BEGIN

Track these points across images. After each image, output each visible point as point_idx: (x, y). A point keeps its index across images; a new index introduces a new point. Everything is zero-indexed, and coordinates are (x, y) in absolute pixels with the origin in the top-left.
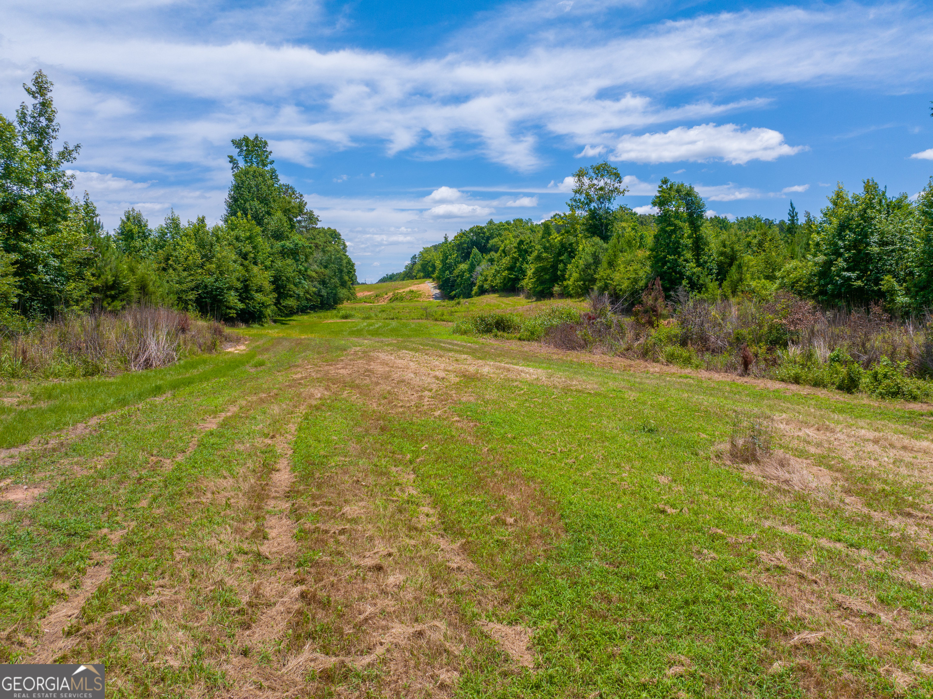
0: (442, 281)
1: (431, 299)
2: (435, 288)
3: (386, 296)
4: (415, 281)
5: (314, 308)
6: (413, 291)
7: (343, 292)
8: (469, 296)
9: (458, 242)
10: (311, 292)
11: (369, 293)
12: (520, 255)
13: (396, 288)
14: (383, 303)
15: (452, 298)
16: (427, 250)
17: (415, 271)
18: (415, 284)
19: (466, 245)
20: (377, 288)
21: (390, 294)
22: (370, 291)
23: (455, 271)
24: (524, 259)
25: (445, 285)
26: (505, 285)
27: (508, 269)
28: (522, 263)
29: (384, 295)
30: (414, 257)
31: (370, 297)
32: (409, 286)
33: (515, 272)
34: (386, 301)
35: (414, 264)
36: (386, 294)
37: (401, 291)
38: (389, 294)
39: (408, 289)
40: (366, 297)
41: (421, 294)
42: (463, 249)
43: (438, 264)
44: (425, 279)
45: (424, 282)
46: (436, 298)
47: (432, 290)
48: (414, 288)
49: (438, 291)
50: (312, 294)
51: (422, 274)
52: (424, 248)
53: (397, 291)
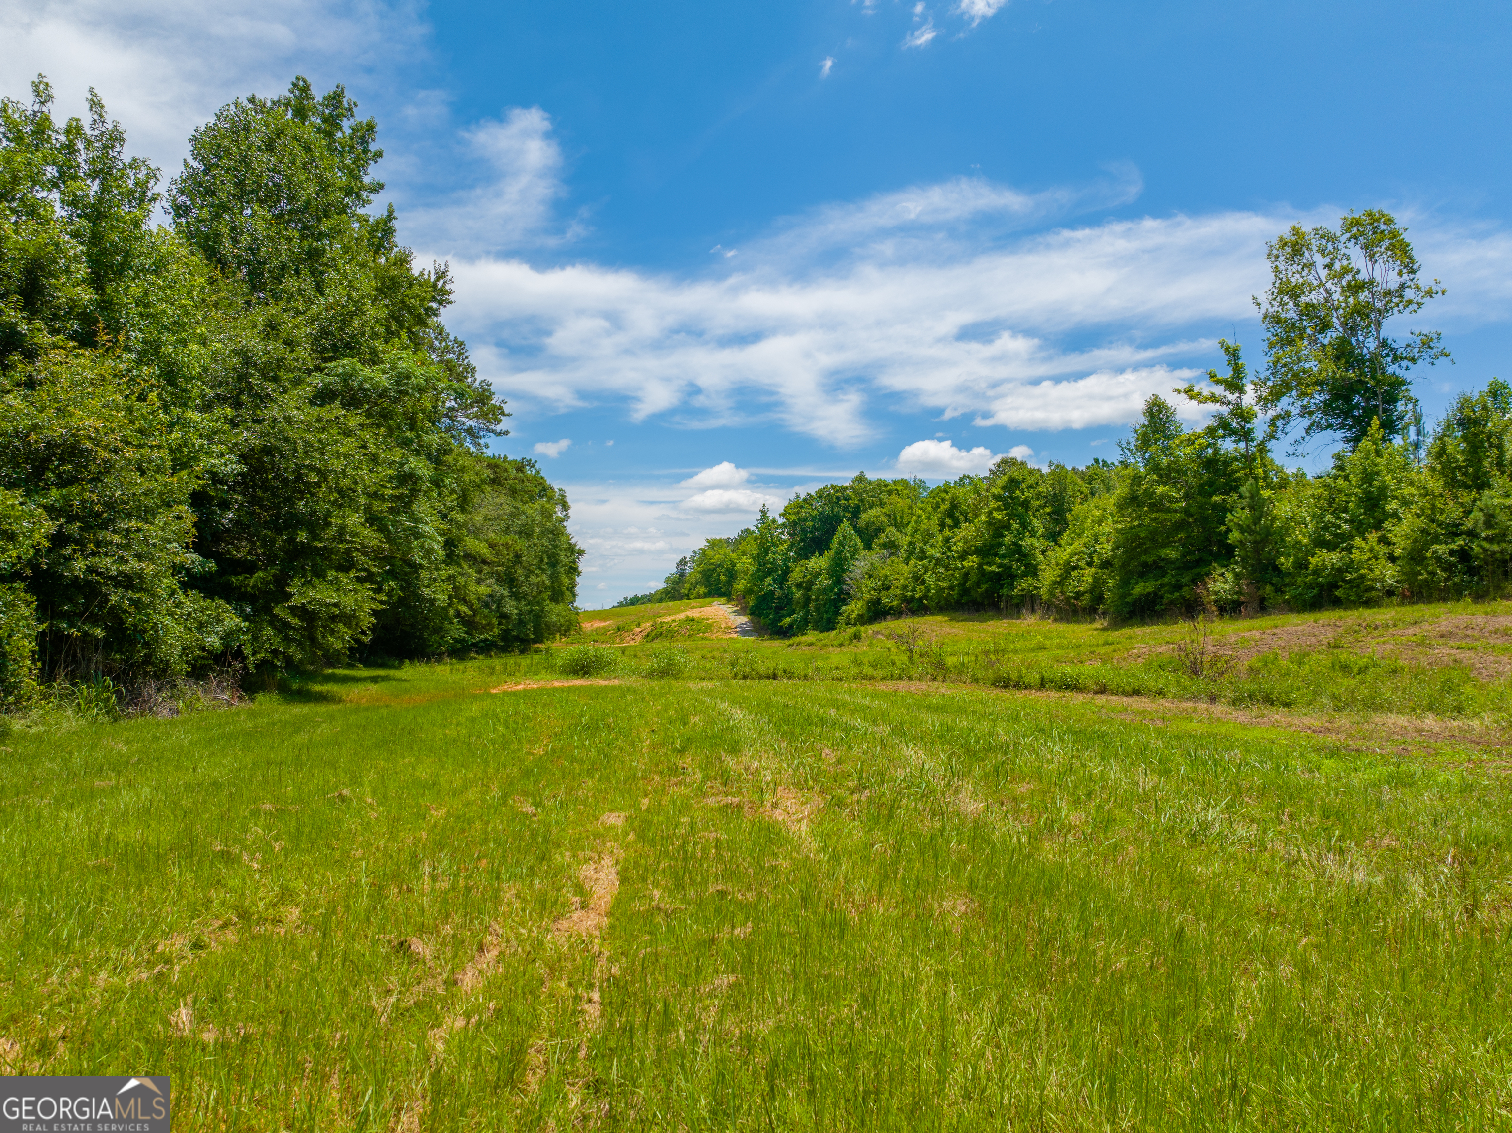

END

Only lines go in the copy, not pictures. Transcribe exactly from the start of the listing through the line containing "9: (458, 242)".

Track these points across images. After each image, output each visible point as point_idx: (x, y). A point keeps its index across images; a new index introduces a new point. Everything is zero-indexed, and coordinates are (x, y) in absolute pixels with the origin in the top-left.
0: (442, 281)
1: (431, 299)
2: (435, 288)
3: (386, 296)
4: (415, 281)
5: (314, 308)
6: (413, 291)
7: (343, 292)
8: (469, 296)
9: (458, 242)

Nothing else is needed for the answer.